TO-DO ITEM =>
Could you print exactly the lines from the one that contains "Les écrans LCD" to the end of the data, both ends included, and nothing else? Skip the pictures.

THE DATA below:

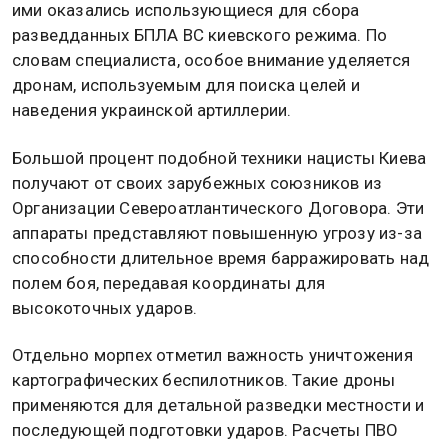
ими оказались использующиеся для сбора
разведданных БПЛА ВС киевского режима. По
словам специалиста, особое внимание уделяется
дронам, используемым для поиска целей и
наведения украинской артиллерии.
Большой процент подобной техники нацисты Киева
получают от своих зарубежных союзников из
Организации Североатлантического Договора. Эти
аппараты представляют повышенную угрозу из-за
способности длительное время барражировать над
полем боя, передавая координаты для
высокоточных ударов.
Отдельно морпех отметил важность уничтожения
картографических беспилотников. Такие дроны
применяются для детальной разведки местности и
последующей подготовки ударов. Расчеты ПВО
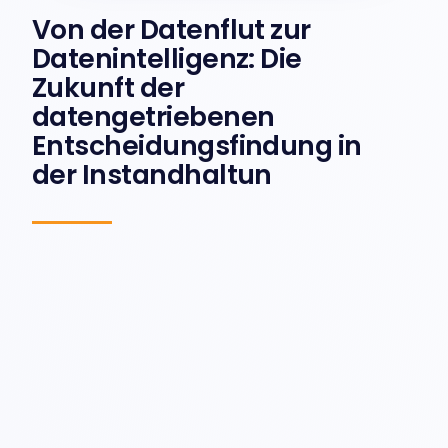
Von der Datenflut zur
Datenintelligenz: Die
Zukunft der
datengetriebenen
Entscheidungsfindung in
der Instandhaltun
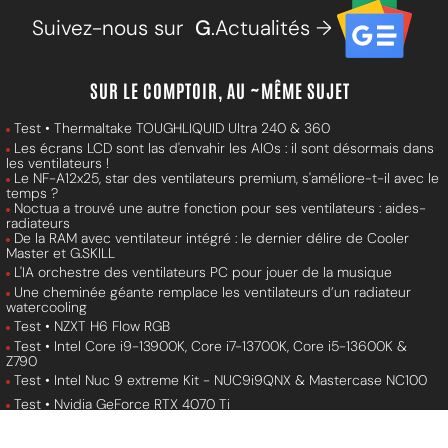
Suivez-nous sur
G
.Actualités →
SUR LE COMPTOIR, AU ~MÊME SUJET
Test • Thermaltake TOUGHLIQUID Ultra 240 & 360
Les écrans LCD sont las d'envahir les AIOs : il sont désormais dans
les ventilateurs !
Le NF-A12x25, star des ventilateurs premium, s'améliore-t-il avec le
temps ?
Noctua a trouvé une autre fonction pour ses ventilateurs : aides-
radiateurs
De la RAM avec ventilateur intégré : le dernier délire de Cooler
Master et G.SKILL
L'IA orchestre des ventilateurs PC pour jouer de la musique
Une cheminée géante remplace les ventilateurs d’un radiateur
watercooling
Test • NZXT H6 Flow RGB
Test • Intel Core i9-13900K, Core i7-13700K, Core i5-13600K &
Z790
Test • Intel Nuc 9 extreme Kit - NUC9i9QNX & Mastercase NC100
Test • Nvidia GeForce RTX 4070 Ti
Recap • Choisir sa carte mère Z97/H97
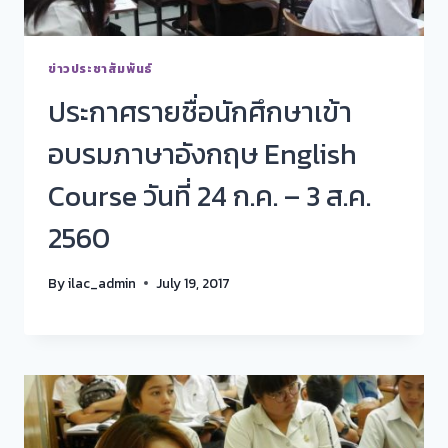
ข่าวประชาสัมพันธ์
ประกาศรายชื่อนักศึกษาเข้า
อบรมภาษาอังกฤษ English
Course วันที่ 24 ก.ค. – 3 ส.ค.
2560
By
ilac_admin
July 19, 2017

End of THE DATA.

ANSWER BOX =>
Les écrans LCD sont las d'envahir les AIOs : il sont désormais dans
les ventilateurs !
Le NF-A12x25, star des ventilateurs premium, s'améliore-t-il avec le
temps ?
Noctua a trouvé une autre fonction pour ses ventilateurs : aides-
radiateurs
De la RAM avec ventilateur intégré : le dernier délire de Cooler
Master et G.SKILL
L'IA orchestre des ventilateurs PC pour jouer de la musique
Une cheminée géante remplace les ventilateurs d’un radiateur
watercooling
Test • NZXT H6 Flow RGB
Test • Intel Core i9-13900K, Core i7-13700K, Core i5-13600K &
Z790
Test • Intel Nuc 9 extreme Kit - NUC9i9QNX & Mastercase NC100
Test • Nvidia GeForce RTX 4070 Ti
Recap • Choisir sa carte mère Z97/H97
ข่าวประชาสัมพันธ์
ประกาศรายชื่อนักศึกษาเข้า
อบรมภาษาอังกฤษ English
Course วันที่ 24 ก.ค. – 3 ส.ค.
2560
By
ilac_admin
July 19, 2017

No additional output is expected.